(Collected data)
★ ★ ★

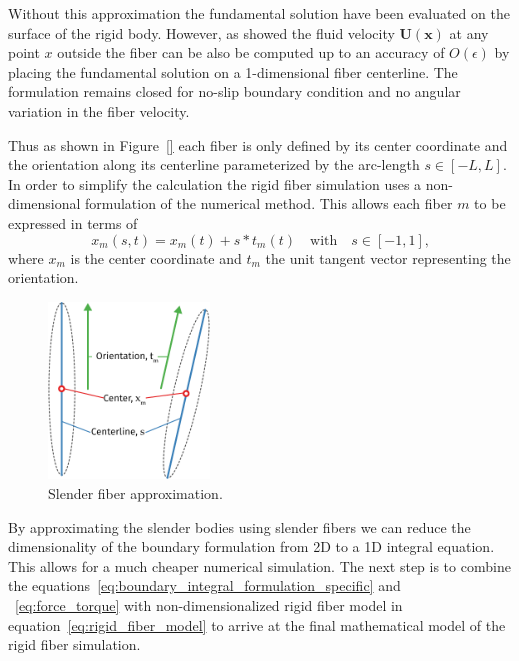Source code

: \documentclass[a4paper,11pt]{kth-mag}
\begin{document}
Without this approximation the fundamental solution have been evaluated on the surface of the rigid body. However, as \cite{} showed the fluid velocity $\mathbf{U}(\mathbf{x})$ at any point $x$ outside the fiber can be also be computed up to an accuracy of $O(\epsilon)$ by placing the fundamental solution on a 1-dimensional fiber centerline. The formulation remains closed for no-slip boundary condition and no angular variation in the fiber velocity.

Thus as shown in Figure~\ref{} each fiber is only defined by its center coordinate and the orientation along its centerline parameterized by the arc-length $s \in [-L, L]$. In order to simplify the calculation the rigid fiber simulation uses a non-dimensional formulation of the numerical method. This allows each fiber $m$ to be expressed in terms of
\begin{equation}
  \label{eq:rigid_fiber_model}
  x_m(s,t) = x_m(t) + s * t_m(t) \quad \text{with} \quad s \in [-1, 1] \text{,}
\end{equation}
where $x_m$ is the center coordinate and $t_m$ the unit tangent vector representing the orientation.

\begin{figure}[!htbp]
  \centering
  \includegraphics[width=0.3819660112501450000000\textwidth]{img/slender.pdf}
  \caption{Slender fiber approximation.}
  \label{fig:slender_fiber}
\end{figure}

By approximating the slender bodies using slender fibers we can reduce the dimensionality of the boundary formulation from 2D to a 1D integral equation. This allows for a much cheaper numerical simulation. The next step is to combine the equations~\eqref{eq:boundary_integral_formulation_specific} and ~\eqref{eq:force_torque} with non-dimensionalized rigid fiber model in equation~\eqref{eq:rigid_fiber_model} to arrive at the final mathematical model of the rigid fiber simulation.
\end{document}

★ ★ ★

Task description | The entries above are to be reproduced exactly, with the pictures dropped.

Solution to the problem |
Source code

: \documentclass[a4paper,11pt]{kth-mag}
\begin{document}
Without this approximation the fundamental solution have been evaluated on the surface of the rigid body. However, as \cite{} showed the fluid velocity $\mathbf{U}(\mathbf{x})$ at any point $x$ outside the fiber can be also be computed up to an accuracy of $O(\epsilon)$ by placing the fundamental solution on a 1-dimensional fiber centerline. The formulation remains closed for no-slip boundary condition and no angular variation in the fiber velocity.

Thus as shown in Figure~\ref{} each fiber is only defined by its center coordinate and the orientation along its centerline parameterized by the arc-length $s \in [-L, L]$. In order to simplify the calculation the rigid fiber simulation uses a non-dimensional formulation of the numerical method. This allows each fiber $m$ to be expressed in terms of
\begin{equation}
  \label{eq:rigid_fiber_model}
  x_m(s,t) = x_m(t) + s * t_m(t) \quad \text{with} \quad s \in [-1, 1] \text{,}
\end{equation}
where $x_m$ is the center coordinate and $t_m$ the unit tangent vector representing the orientation.

\begin{figure}[!htbp]
  \centering
  \includegraphics[width=0.3819660112501450000000\textwidth]{img/slender.pdf}
  \caption{Slender fiber approximation.}
  \label{fig:slender_fiber}
\end{figure}

By approximating the slender bodies using slender fibers we can reduce the dimensionality of the boundary formulation from 2D to a 1D integral equation. This allows for a much cheaper numerical simulation. The next step is to combine the equations~\eqref{eq:boundary_integral_formulation_specific} and ~\eqref{eq:force_torque} with non-dimensionalized rigid fiber model in equation~\eqref{eq:rigid_fiber_model} to arrive at the final mathematical model of the rigid fiber simulation.
\end{document}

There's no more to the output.